◆ DIRECTIONS ◆
Repeat the lines below exactly as written, please, from the line with "OCTOBER 5, 2021" to the line with "PRODUCT TAGS", both lines included, and no others.

◆ INPUT FOR THIS TASK ◆

---+---

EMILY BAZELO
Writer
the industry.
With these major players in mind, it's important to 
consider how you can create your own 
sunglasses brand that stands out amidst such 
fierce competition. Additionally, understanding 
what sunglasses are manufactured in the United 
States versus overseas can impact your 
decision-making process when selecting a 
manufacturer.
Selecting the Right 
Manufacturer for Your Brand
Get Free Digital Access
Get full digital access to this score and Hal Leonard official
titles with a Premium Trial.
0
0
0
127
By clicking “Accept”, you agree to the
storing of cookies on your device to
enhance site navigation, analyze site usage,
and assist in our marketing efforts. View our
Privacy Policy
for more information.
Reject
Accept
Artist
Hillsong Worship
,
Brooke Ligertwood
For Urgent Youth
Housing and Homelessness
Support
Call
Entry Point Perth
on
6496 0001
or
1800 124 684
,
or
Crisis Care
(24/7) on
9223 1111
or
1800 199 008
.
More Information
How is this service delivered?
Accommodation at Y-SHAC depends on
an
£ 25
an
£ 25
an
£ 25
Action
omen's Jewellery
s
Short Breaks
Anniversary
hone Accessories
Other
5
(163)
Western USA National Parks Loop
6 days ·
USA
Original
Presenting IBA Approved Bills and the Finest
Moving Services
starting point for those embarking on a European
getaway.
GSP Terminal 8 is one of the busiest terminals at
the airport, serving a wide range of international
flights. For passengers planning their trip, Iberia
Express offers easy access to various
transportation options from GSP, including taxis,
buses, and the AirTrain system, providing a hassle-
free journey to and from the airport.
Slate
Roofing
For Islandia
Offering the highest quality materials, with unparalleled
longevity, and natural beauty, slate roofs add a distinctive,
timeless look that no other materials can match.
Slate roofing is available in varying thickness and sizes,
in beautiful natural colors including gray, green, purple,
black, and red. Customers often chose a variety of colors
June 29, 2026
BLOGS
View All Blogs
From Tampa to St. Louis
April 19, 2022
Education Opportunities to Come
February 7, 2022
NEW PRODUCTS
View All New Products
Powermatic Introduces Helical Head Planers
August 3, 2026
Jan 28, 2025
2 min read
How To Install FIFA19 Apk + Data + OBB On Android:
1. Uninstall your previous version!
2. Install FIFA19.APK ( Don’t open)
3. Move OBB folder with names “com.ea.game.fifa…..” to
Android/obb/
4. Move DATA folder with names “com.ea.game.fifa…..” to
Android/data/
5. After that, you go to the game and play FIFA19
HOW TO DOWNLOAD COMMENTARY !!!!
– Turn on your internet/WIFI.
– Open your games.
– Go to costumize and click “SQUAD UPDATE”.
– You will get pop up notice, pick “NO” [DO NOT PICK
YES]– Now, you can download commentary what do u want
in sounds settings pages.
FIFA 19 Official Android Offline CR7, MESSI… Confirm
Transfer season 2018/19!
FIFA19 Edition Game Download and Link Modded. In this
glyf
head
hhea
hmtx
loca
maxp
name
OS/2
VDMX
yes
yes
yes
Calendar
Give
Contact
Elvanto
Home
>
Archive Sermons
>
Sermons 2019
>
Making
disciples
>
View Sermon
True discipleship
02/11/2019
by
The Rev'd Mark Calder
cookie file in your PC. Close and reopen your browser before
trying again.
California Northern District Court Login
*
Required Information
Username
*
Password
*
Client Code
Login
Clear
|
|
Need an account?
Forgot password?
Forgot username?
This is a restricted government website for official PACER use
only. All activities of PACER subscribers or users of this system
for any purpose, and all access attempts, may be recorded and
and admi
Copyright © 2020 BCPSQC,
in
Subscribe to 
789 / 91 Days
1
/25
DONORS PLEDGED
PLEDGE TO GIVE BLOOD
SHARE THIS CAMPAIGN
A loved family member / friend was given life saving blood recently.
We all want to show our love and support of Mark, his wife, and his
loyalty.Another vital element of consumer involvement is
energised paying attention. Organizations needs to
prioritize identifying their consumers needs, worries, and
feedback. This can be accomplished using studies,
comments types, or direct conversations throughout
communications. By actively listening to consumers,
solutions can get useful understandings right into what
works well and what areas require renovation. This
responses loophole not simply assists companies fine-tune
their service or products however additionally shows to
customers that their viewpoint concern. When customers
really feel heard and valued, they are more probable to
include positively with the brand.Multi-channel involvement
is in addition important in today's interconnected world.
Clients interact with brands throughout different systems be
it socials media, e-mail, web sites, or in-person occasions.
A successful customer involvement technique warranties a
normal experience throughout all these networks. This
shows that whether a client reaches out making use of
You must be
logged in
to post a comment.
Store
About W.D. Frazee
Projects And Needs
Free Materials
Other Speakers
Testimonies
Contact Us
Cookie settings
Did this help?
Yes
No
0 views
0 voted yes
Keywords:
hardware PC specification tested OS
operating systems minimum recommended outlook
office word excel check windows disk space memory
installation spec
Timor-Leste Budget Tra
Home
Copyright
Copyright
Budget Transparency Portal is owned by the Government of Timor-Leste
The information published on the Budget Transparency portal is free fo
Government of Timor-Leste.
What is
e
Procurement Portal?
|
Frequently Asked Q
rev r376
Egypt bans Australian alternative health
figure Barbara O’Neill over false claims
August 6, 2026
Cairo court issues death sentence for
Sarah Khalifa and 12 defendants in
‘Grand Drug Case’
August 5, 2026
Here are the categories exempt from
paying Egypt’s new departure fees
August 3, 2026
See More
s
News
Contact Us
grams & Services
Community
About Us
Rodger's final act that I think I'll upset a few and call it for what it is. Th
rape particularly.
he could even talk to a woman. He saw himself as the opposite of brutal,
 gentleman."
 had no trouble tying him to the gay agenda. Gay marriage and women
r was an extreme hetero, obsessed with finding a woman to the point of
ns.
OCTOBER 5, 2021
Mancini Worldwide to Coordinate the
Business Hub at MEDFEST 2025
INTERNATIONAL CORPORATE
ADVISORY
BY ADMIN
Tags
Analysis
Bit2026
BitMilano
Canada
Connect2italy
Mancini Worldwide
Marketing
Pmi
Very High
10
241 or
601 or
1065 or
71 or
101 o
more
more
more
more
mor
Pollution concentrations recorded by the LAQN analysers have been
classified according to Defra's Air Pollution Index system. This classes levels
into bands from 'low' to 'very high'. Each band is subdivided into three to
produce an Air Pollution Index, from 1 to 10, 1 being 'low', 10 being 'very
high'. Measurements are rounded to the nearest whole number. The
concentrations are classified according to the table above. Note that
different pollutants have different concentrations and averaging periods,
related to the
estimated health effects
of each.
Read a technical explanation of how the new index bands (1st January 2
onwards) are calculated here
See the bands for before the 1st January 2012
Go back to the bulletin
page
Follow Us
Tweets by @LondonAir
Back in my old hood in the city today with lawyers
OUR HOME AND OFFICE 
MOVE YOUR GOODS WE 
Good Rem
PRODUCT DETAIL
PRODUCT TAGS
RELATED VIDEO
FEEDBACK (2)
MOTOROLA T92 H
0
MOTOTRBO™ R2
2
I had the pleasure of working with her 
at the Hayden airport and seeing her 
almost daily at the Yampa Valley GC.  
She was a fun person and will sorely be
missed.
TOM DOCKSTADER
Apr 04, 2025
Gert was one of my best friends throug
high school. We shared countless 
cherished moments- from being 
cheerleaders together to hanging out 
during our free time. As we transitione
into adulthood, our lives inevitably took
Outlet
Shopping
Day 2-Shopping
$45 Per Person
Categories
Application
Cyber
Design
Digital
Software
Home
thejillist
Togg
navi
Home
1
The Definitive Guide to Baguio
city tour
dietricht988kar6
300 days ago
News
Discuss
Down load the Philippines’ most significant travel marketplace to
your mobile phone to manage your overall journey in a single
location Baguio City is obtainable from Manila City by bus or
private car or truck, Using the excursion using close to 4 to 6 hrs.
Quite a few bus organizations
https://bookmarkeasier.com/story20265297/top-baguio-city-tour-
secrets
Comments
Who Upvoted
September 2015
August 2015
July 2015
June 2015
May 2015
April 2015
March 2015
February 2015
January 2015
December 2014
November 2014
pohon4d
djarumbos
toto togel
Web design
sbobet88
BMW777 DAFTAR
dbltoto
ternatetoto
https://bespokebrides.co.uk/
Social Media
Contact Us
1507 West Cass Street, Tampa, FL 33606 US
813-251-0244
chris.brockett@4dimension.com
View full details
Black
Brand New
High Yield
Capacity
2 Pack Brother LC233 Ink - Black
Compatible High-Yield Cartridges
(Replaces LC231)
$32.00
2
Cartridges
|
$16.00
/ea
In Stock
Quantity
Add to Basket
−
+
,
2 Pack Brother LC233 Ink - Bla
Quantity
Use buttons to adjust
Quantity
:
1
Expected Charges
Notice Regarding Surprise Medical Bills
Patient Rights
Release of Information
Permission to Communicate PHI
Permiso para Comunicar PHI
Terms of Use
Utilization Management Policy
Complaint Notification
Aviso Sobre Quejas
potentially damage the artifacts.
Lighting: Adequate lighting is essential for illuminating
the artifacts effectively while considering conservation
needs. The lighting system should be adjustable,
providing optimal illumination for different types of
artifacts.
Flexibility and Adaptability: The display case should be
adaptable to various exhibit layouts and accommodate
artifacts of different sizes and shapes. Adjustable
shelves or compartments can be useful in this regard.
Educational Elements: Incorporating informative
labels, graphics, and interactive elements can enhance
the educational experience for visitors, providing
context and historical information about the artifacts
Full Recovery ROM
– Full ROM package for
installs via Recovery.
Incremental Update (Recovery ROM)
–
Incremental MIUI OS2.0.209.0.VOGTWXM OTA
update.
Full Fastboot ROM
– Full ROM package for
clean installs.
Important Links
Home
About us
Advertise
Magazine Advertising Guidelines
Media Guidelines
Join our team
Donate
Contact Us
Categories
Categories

---+---

◆ RESULT FOR THIS TASK ◆
OCTOBER 5, 2021
Mancini Worldwide to Coordinate the
Business Hub at MEDFEST 2025
INTERNATIONAL CORPORATE
ADVISORY
BY ADMIN
Tags
Analysis
Bit2026
BitMilano
Canada
Connect2italy
Mancini Worldwide
Marketing
Pmi
Very High
10
241 or
601 or
1065 or
71 or
101 o
more
more
more
more
mor
Pollution concentrations recorded by the LAQN analysers have been
classified according to Defra's Air Pollution Index system. This classes levels
into bands from 'low' to 'very high'. Each band is subdivided into three to
produce an Air Pollution Index, from 1 to 10, 1 being 'low', 10 being 'very
high'. Measurements are rounded to the nearest whole number. The
concentrations are classified according to the table above. Note that
different pollutants have different concentrations and averaging periods,
related to the
estimated health effects
of each.
Read a technical explanation of how the new index bands (1st January 2
onwards) are calculated here
See the bands for before the 1st January 2012
Go back to the bulletin
page
Follow Us
Tweets by @LondonAir
Back in my old hood in the city today with lawyers
OUR HOME AND OFFICE 
MOVE YOUR GOODS WE 
Good Rem
PRODUCT DETAIL
PRODUCT TAGS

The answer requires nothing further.